[GOAL OF THE EXERCISE]: From the entries below, keep only the lines that contain the word "Babice" and copy each of them out.

Dataset entries
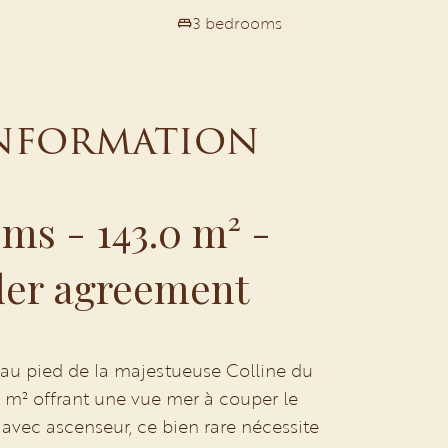
3 bedrooms
information
ms - 143.0 m² -
der agreement
e, au pied de la majestueuse Colline du
 m² offrant une vue mer à couper le
avec ascenseur, ce bien rare nécessite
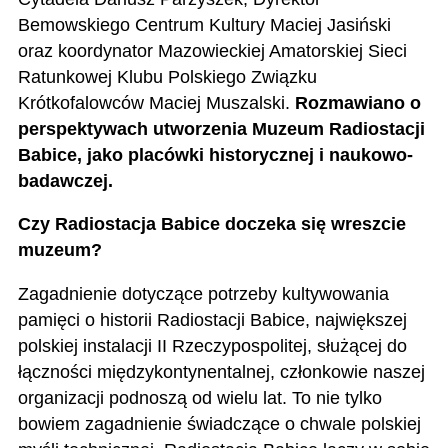
Bemowskiego Centrum Kultury Maciej Jasiński
oraz koordynator Mazowieckiej Amatorskiej Sieci
Ratunkowej Klubu Polskiego Związku
Krótkofalowców Maciej Muszalski.
Rozmawiano o
perspektywach utworzenia Muzeum Radiostacji
Babice, jako placówki historycznej i naukowo-
badawczej.
Czy Radiostacja Babice doczeka się wreszcie
muzeum?
Zagadnienie dotyczące potrzeby kultywowania
pamięci o historii Radiostacji Babice, największej
polskiej instalacji II Rzeczypospolitej, służącej do
łączności międzykontynentalnej, członkowie naszej
organizacji podnoszą od wielu lat. To nie tylko
bowiem zagadnienie świadczące o chwale polskiej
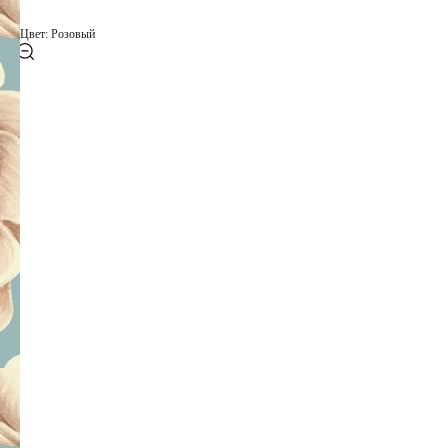
Цвет: Розовый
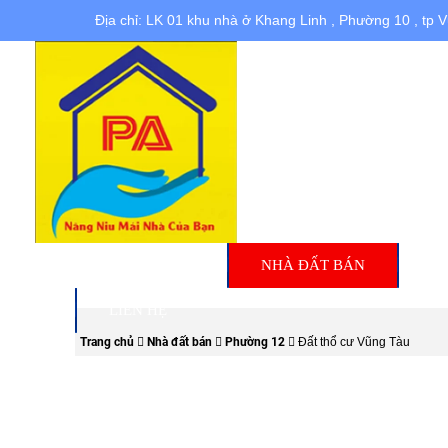
Địa chỉ: LK 01 khu nhà ở Khang Linh , Phường 10 , tp 
TRANG CHỦ
NHÀ ĐẤT BÁN
N
LIÊN HỆ
Trang chủ
Nhà đất bán
Phường 12
Đất thổ cư Vũng Tàu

[SOLUTION]:
Babice, jako placówki historycznej i naukowo-
Czy Radiostacja Babice doczeka się wreszcie
pamięci o historii Radiostacji Babice, największej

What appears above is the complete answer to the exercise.